TASK ITEM.
Out of the records below, copy all lines in which the word "Example" occurs.

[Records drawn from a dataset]
-- Opening Marker --

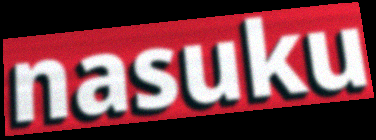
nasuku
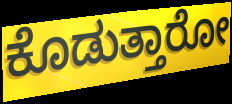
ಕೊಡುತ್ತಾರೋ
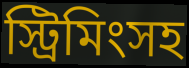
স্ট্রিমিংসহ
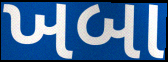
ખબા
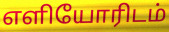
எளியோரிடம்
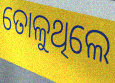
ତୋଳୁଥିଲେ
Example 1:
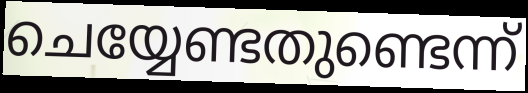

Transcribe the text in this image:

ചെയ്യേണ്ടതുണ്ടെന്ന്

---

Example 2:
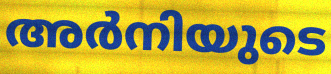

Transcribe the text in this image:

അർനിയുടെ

-- Closing Marker --
-- Opening Marker --

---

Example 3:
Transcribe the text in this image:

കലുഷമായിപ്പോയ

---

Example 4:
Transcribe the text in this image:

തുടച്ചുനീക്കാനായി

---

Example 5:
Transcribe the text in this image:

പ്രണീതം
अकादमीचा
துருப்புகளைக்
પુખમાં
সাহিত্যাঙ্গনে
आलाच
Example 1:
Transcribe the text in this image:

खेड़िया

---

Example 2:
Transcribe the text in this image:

-- Closing Marker --

TASK OUTPUT.
Example 1:
Example 2:
Example 3:
Example 4:
Example 5:
Example 1:
Example 2:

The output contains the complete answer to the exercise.